La saga du Bretagne n’est pas banale. Tout commence dans l’actuelle Biélorussie. Fuyant les pogroms, le juif ashkénaze Joseph Rytmann (1903-1983) s’installe à Paris. Il travaille dans des magasins de bois et de textile avant de miser sur les cinémas. «Avant-guerre, les cinémas étaient un commerce florissant, raconte son biographe Axel Huyghe. En 1933, Joseph Rytmann commence par acheter le Miramar à Alésia qui, après avoir été le théâtre de Montrouge, avait déjà été transformé en cinéma. En 1938, il acquiert le Miramar à Montparnasse.» Pendant l’Occupation, les Français de confession juive sont interdits d’exploiter des théâtres et des cinémas. Joseph Rytmann est spoilé et se réfugie en zone libre. Il survit à la guerre et doit se battre devant les tribunaux à la Libération pour récupérer ses cinémas. Il réussit et se construit un petit empire qui comprend le Montparnos, le Bienvenue, le Bretagne…Ce dernier est ainsi baptisé car il se trouve dans le fief des Bretons, un quartier truffé de crêperies car la gare Montparnasse dessert directement le pays de Breizh.

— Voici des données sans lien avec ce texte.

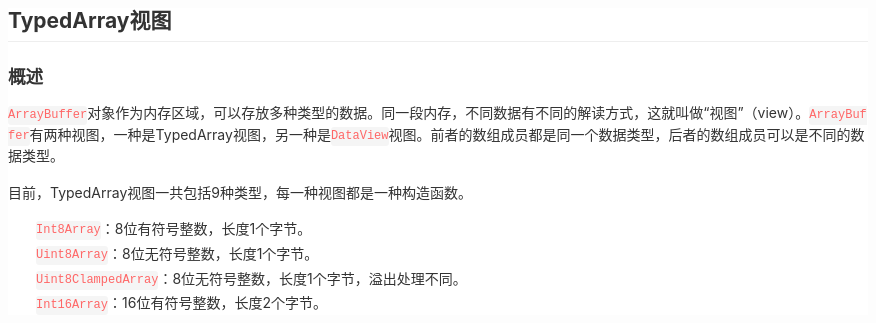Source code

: </code></pre><h2 id="typedarray-" style="text-rendering: optimizeLegibility; -webkit-font-smoothing: antialiased; margin: 24px 0px 16px; padding: 0px 0px 0.3em; top: -900em; left: -900em; box-sizing: border-box; border-bottom: 1px solid rgb(238, 238, 238); line-height: 1.25; color: rgb(51, 51, 51); font-family: -apple-system, BlinkMacSystemFont, &quot;Segoe UI&quot;, Roboto, Helvetica, Arial, sans-serif, &quot;Apple Color Emoji&quot;, &quot;Segoe UI Emoji&quot;, &quot;Segoe UI Symbol&quot;;">TypedArray视图</h2><h3 id="-" style="text-rendering: optimizeLegibility; -webkit-font-smoothing: antialiased; margin: 24px 0px 16px; padding: 0px; font-size: 1.25em; box-sizing: border-box; line-height: 1.25; color: rgb(51, 51, 51); font-family: -apple-system, BlinkMacSystemFont, &quot;Segoe UI&quot;, Roboto, Helvetica, Arial, sans-serif, &quot;Apple Color Emoji&quot;, &quot;Segoe UI Emoji&quot;, &quot;Segoe UI Symbol&quot;;">概述</h3><p style="text-rendering: optimizeLegibility; -webkit-font-smoothing: antialiased; margin: 0px 0px 16px; padding: 0px; box-sizing: border-box; color: rgb(51, 51, 51); font-family: -apple-system, BlinkMacSystemFont, &quot;Segoe UI&quot;, Roboto, Helvetica, Arial, sans-serif, &quot;Apple Color Emoji&quot;, &quot;Segoe UI Emoji&quot;, &quot;Segoe UI Symbol&quot;;"><code style="text-rendering: optimizeLegibility; -webkit-font-smoothing: antialiased; box-sizing: border-box; font-family: Consolas, &quot;Liberation Mono&quot;, Menlo, Courier, monospace; padding: 0.2em 0px; margin: 0px; font-size: 12px; background-color: rgba(0, 0, 0, 0.04); border-radius: 3px; color: rgb(255, 102, 102);">ArrayBuffer</code>对象作为内存区域，可以存放多种类型的数据。同一段内存，不同数据有不同的解读方式，这就叫做“视图”（view）。<code style="text-rendering: optimizeLegibility; -webkit-font-smoothing: antialiased; box-sizing: border-box; font-family: Consolas, &quot;Liberation Mono&quot;, Menlo, Courier, monospace; padding: 0.2em 0px; margin: 0px; font-size: 12px; background-color: rgba(0, 0, 0, 0.04); border-radius: 3px; color: rgb(255, 102, 102);">ArrayBuffer</code>有两种视图，一种是TypedArray视图，另一种是<code style="text-rendering: optimizeLegibility; -webkit-font-smoothing: antialiased; box-sizing: border-box; font-family: Consolas, &quot;Liberation Mono&quot;, Menlo, Courier, monospace; padding: 0.2em 0px; margin: 0px; font-size: 12px; background-color: rgba(0, 0, 0, 0.04); border-radius: 3px; color: rgb(255, 102, 102);">DataView</code>视图。前者的数组成员都是同一个数据类型，后者的数组成员可以是不同的数据类型。</p><p style="text-rendering: optimizeLegibility; -webkit-font-smoothing: antialiased; margin: 0px 0px 16px; padding: 0px; box-sizing: border-box; color: rgb(51, 51, 51); font-family: -apple-system, BlinkMacSystemFont, &quot;Segoe UI&quot;, Roboto, Helvetica, Arial, sans-serif, &quot;Apple Color Emoji&quot;, &quot;Segoe UI Emoji&quot;, &quot;Segoe UI Symbol&quot;;">目前，TypedArray视图一共包括9种类型，每一种视图都是一种构造函数。</p><ul style="text-rendering: optimizeLegibility; -webkit-font-smoothing: antialiased; margin: 0px 0px 16px; padding: 0px 0px 0px 2em; list-style: none; box-sizing: border-box; color: rgb(51, 51, 51); font-family: -apple-system, BlinkMacSystemFont, &quot;Segoe UI&quot;, Roboto, Helvetica, Arial, sans-serif, &quot;Apple Color Emoji&quot;, &quot;Segoe UI Emoji&quot;, &quot;Segoe UI Symbol&quot;;"><li style="text-rendering: optimizeLegibility; -webkit-font-smoothing: antialiased; margin: 0px; padding: 0px; box-sizing: border-box;"><span style="text-rendering: optimizeLegibility; -webkit-font-smoothing: antialiased; font-weight: 600; box-sizing: border-box;"><code style="text-rendering: optimizeLegibility; -webkit-font-smoothing: antialiased; font-weight: 400; box-sizing: border-box; font-family: Consolas, &quot;Liberation Mono&quot;, Menlo, Courier, monospace; padding: 0.2em 0px; margin: 0px; font-size: 12px; background-color: rgba(0, 0, 0, 0.04); border-radius: 3px; color: rgb(255, 102, 102);">Int8Array</code></span>：8位有符号整数，长度1个字节。</li><li style="text-rendering: optimizeLegibility; -webkit-font-smoothing: antialiased; margin: 0.25em 0px 0px; padding: 0px; box-sizing: border-box;"><span style="text-rendering: optimizeLegibility; -webkit-font-smoothing: antialiased; font-weight: 600; box-sizing: border-box;"><code style="text-rendering: optimizeLegibility; -webkit-font-smoothing: antialiased; font-weight: 400; box-sizing: border-box; font-family: Consolas, &quot;Liberation Mono&quot;, Menlo, Courier, monospace; padding: 0.2em 0px; margin: 0px; font-size: 12px; background-color: rgba(0, 0, 0, 0.04); border-radius: 3px; color: rgb(255, 102, 102);">Uint8Array</code></span>：8位无符号整数，长度1个字节。</li><li style="text-rendering: optimizeLegibility; -webkit-font-smoothing: antialiased; margin: 0.25em 0px 0px; padding: 0px; box-sizing: border-box;"><span style="text-rendering: optimizeLegibility; -webkit-font-smoothing: antialiased; font-weight: 600; box-sizing: border-box;"><code style="text-rendering: optimizeLegibility; -webkit-font-smoothing: antialiased; font-weight: 400; box-sizing: border-box; font-family: Consolas, &quot;Liberation Mono&quot;, Menlo, Courier, monospace; padding: 0.2em 0px; margin: 0px; font-size: 12px; background-color: rgba(0, 0, 0, 0.04); border-radius: 3px; color: rgb(255, 102, 102);">Uint8ClampedArray</code></span>：8位无符号整数，长度1个字节，溢出处理不同。</li><li style="text-rendering: optimizeLegibility; -webkit-font-smoothing: antialiased; margin: 0.25em 0px 0px; padding: 0px; box-sizing: border-box;"><span style="text-rendering: optimizeLegibility; -webkit-font-smoothing: antialiased; font-weight: 600; box-sizing: border-box;"><code style="text-rendering: optimizeLegibility; -webkit-font-smoothing: antialiased; font-weight: 400; box-sizing: border-box; font-family: Consolas, &quot;Liberation Mono&quot;, Menlo, Courier, monospace; padding: 0.2em 0px; margin: 0px; font-size: 12px; background-color: rgba(0, 0, 0, 0.04); border-radius: 3px; color: rgb(255, 102, 102);">Int16Array</code></span>：16位有符号整数，长度2个字节。</li>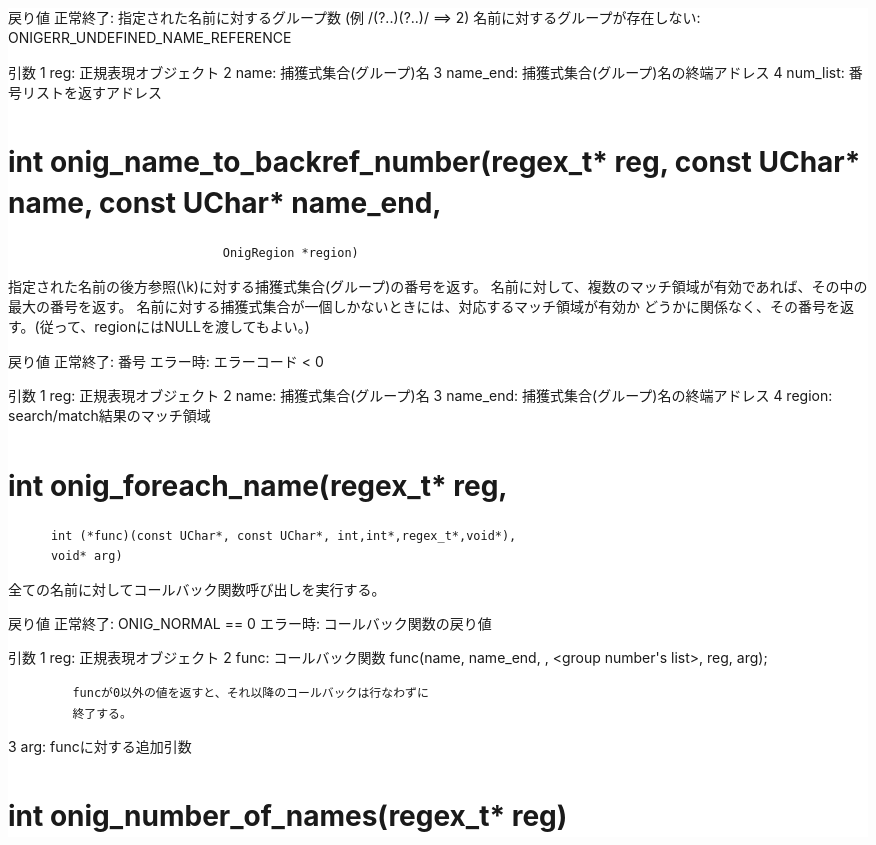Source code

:   戻り値
  正常終了: 指定された名前に対するグループ数
            (例 /(?<x>..)(?<x>..)/  ==>  2)
  名前に対するグループが存在しない: ONIGERR_UNDEFINED_NAME_REFERENCE

  引数
  1 reg:       正規表現オブジェクト
  2 name:      捕獲式集合(グループ)名
  3 name_end:  捕獲式集合(グループ)名の終端アドレス
  4 num_list:  番号リストを返すアドレス


# int onig_name_to_backref_number(regex_t* reg, const UChar* name, const UChar* name_end,
                                  OnigRegion *region)

  指定された名前の後方参照(\k<name>)に対する捕獲式集合(グループ)の番号を返す。
  名前に対して、複数のマッチ領域が有効であれば、その中の最大の番号を返す。
  名前に対する捕獲式集合が一個しかないときには、対応するマッチ領域が有効か
  どうかに関係なく、その番号を返す。(従って、regionにはNULLを渡してもよい。)

  戻り値
  正常終了: 番号
  エラー時: エラーコード < 0

  引数
  1 reg:       正規表現オブジェクト
  2 name:      捕獲式集合(グループ)名
  3 name_end:  捕獲式集合(グループ)名の終端アドレス
  4 region:    search/match結果のマッチ領域


# int onig_foreach_name(regex_t* reg,
          int (*func)(const UChar*, const UChar*, int,int*,regex_t*,void*),
          void* arg)

  全ての名前に対してコールバック関数呼び出しを実行する。

  戻り値
  正常終了: ONIG_NORMAL == 0
  エラー時: コールバック関数の戻り値

  引数
  1 reg:     正規表現オブジェクト
  2 func:    コールバック関数
             func(name, name_end, <number of groups>, <group number's list>,
                  reg, arg);

             funcが0以外の値を返すと、それ以降のコールバックは行なわずに
             終了する。

  3 arg:     funcに対する追加引数


# int onig_number_of_names(regex_t* reg)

Le Bretagne est inauguré en grande pompe le 27 septembre 1961 avec Le cave se rebiffe de Gilles Grangier avec Jean Gabin, Martine Carole, Bernard Blier. C’est la troisième plus grande salle de la capitale (850 places) après le Grand Rex et l’UGC Normandie. Une seconde salle y est creusée en 1973. Dans le milieu des exploitants, Joseph Rytmann est connu pour son mauvais caractère et son accent russe mais il est très respecté. Surnommé «l’Empereur de Montparnasse», c’est lui qui a fait de Montparnasse, l’incontournable quartier des projections de nouveaux films dans la capitale après les Champs-Élysées et les Grands Boulevards qui se trouvent eux, sur la rive droite de la Seine. «Le Bretagne était ce qu’on appelait dans le jargon, un cinéma d’exclusivité, il ne projetait que des films nouveaux. À l’époque, c’était rare. Il y avait les salles d’exclusivité, puis ceux qui faisaient de la seconde exclusivité avant la sortie générale», raconte Axel Huyghe. Joseph Rytmann travaillera jusqu’à sa mort en 1983. Sa fillelui succède. Fin 2009, elle cède donc le circuit familial à Pathé. En 2012, le Bienvenüe-Montparnasse devient le théâtre Grand Point-Virgule de Jean-Marc Dumontet. Le Miramar est annexé au Gaumont Parnasse. Le Mistral, près d’Alésia, est fermé en 2016. Les spectateurs vont désormais juste en face au très moderne Pathé Alésia. Jusqu’au bout, le Bretagne aura conservé le nom des Rytmann sur sa façade…
(* Rytmann, l’aventure d’un exploitant de cinémas à Montparnasse, Axel Huyghe et Arnaud Chapuy, préface de Claude Lelouch. L’Harmattan, 128 pages, 30 euros.